-- What needs to be done --
With both ends included, repeat exactly the lines of the entries below from the one containing "thumb ip: (3, 535)" down to the one containing "thumb cmc: (76, 128)", and no others.

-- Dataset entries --
★ ★ ★ ★ ★ ★ ★

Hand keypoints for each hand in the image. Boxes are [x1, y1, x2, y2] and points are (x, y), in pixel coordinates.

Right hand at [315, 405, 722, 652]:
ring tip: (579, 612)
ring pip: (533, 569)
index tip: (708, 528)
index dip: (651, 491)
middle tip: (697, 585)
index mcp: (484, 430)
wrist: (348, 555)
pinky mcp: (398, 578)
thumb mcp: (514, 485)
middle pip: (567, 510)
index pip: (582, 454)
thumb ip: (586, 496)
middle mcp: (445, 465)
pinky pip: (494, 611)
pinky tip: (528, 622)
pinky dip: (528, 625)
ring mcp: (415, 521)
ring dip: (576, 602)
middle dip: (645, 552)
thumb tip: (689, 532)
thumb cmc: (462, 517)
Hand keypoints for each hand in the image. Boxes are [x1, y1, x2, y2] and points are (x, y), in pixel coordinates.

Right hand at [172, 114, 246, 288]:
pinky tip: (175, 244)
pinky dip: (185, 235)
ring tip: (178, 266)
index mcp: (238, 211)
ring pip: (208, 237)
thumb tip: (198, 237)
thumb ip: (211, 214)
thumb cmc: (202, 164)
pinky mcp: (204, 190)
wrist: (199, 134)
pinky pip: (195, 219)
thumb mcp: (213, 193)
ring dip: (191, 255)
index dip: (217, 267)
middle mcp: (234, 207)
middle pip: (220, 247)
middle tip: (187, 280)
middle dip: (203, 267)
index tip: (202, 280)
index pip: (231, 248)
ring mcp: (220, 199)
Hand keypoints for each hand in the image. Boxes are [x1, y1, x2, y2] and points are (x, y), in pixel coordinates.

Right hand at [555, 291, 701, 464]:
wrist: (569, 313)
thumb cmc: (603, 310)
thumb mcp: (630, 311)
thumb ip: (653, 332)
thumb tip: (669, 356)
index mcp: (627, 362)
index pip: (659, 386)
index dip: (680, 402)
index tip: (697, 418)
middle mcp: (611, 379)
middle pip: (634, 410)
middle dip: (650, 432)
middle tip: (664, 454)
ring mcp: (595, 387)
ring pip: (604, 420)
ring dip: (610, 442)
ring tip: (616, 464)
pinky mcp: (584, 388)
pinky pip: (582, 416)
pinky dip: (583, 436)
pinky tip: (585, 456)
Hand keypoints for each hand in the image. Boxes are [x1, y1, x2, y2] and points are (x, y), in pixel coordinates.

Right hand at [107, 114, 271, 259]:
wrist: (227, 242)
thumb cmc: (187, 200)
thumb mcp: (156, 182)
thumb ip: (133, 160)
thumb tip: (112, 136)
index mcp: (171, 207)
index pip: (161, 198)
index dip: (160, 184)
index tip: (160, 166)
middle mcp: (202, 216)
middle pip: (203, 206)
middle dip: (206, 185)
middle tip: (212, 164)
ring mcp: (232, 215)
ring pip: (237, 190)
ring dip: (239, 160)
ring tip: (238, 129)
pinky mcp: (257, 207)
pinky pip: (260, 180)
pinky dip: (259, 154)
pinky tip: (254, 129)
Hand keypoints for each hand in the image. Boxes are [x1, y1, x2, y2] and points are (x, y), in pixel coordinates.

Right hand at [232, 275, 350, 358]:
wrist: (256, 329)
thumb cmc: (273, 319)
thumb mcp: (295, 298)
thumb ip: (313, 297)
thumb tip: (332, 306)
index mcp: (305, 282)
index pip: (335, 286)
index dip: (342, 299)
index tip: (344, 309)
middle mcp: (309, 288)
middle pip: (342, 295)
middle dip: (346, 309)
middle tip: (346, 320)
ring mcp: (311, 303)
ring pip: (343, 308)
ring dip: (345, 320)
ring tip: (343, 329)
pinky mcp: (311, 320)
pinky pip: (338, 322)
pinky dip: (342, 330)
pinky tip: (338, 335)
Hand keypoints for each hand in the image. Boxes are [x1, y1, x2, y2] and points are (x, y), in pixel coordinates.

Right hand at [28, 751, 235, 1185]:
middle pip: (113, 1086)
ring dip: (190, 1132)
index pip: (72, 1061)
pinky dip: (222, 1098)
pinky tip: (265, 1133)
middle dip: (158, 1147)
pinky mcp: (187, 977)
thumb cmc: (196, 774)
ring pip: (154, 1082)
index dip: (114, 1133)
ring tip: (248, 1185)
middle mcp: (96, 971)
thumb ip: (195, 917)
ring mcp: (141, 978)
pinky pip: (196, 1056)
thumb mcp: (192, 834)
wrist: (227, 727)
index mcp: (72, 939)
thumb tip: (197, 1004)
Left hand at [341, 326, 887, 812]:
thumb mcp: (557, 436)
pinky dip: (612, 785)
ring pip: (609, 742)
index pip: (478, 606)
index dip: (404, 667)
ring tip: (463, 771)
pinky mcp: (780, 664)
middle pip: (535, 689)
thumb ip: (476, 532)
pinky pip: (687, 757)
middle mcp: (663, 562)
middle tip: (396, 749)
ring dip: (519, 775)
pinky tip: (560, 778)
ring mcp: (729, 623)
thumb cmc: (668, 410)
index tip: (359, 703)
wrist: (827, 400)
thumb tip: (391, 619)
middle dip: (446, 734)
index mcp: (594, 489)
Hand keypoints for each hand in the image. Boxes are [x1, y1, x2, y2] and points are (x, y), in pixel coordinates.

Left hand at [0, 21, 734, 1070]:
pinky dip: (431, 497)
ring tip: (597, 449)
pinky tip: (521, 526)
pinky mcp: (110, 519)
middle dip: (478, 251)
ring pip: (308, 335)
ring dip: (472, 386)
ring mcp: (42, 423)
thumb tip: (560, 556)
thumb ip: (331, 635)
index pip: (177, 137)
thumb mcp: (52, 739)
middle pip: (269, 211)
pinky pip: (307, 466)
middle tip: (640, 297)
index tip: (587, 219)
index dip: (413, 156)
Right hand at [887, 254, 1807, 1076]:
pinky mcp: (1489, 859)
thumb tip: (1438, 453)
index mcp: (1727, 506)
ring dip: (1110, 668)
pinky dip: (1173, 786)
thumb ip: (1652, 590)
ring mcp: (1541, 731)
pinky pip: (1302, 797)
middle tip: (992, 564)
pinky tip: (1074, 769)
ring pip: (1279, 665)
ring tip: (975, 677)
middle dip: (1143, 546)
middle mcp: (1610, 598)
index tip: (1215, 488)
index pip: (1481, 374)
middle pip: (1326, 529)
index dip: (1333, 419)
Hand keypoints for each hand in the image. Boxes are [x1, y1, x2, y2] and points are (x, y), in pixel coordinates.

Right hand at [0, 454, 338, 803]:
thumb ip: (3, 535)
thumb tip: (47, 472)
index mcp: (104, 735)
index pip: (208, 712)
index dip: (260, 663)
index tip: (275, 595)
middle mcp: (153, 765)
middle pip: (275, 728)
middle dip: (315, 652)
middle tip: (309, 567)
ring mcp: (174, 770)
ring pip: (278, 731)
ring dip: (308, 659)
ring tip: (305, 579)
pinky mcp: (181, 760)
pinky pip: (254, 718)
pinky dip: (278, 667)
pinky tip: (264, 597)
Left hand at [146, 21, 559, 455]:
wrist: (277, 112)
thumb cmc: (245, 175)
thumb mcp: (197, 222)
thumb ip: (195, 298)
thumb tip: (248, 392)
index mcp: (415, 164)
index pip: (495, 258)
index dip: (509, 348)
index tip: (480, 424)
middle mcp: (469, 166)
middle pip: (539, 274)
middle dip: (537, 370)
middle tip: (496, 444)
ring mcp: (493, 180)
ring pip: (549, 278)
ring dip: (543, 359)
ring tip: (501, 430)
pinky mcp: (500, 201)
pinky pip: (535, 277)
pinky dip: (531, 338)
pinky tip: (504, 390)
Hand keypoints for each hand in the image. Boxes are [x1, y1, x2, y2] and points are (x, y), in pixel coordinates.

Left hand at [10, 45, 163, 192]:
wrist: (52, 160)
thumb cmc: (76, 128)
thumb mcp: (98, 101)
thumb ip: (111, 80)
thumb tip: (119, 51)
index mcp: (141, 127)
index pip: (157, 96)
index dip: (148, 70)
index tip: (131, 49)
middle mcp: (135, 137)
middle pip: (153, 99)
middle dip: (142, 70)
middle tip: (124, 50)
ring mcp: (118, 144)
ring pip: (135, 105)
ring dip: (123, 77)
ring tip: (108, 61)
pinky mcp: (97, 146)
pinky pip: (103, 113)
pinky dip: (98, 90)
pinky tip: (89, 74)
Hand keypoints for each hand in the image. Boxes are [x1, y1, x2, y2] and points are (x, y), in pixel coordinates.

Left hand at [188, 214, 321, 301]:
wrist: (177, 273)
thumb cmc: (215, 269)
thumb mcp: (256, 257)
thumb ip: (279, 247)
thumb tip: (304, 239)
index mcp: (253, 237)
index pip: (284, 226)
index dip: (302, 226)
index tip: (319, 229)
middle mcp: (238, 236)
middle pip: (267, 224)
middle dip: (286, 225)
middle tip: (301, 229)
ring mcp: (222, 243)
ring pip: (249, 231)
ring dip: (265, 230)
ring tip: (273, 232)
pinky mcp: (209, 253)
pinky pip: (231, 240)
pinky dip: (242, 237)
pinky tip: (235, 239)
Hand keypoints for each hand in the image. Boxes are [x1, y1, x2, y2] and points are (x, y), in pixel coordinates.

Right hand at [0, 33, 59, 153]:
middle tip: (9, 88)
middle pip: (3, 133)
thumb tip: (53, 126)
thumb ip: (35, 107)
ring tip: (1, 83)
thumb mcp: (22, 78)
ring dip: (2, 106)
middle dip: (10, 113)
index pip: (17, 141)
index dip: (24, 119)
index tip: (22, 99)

★ ★ ★ ★ ★ ★ ★

-- Completed exercise --
thumb ip: (3, 535)
thumb tip: (47, 472)
index mcp: (104, 735)
index pip: (208, 712)
index dip: (260, 663)
index tip: (275, 595)
middle mcp: (153, 765)
middle pip: (275, 728)
middle dip: (315, 652)
middle tip: (309, 567)
ring mcp: (174, 770)
ring pip: (278, 731)
ring dip: (308, 659)
ring tip: (305, 579)
pinky mcp: (181, 760)
pinky pip: (254, 718)
pinky dip: (278, 667)
pinky tip: (264, 597)
Left hand at [146, 21, 559, 455]:
wrist: (277, 112)
thumb cmc: (245, 175)
thumb mcp: (197, 222)
thumb ip: (195, 298)
thumb tip: (248, 392)
index mcp: (415, 164)
index pip: (495, 258)
index dip: (509, 348)
index tip: (480, 424)
middle mcp: (469, 166)
middle pip: (539, 274)
middle dip: (537, 370)
middle tip: (496, 444)
ring mcp: (493, 180)
ring pip: (549, 278)
ring dip: (543, 359)
ring tip: (501, 430)
pinky mcp: (500, 201)
pinky pip: (535, 277)
pinky dip: (531, 338)
pinky tip: (504, 390)
Hand keypoints for each hand in the image. Boxes are [x1, y1, x2, y2] and points are (x, y), in pixel coordinates.

Left hand at [10, 45, 163, 192]:
wrist: (52, 160)
thumb cmc: (76, 128)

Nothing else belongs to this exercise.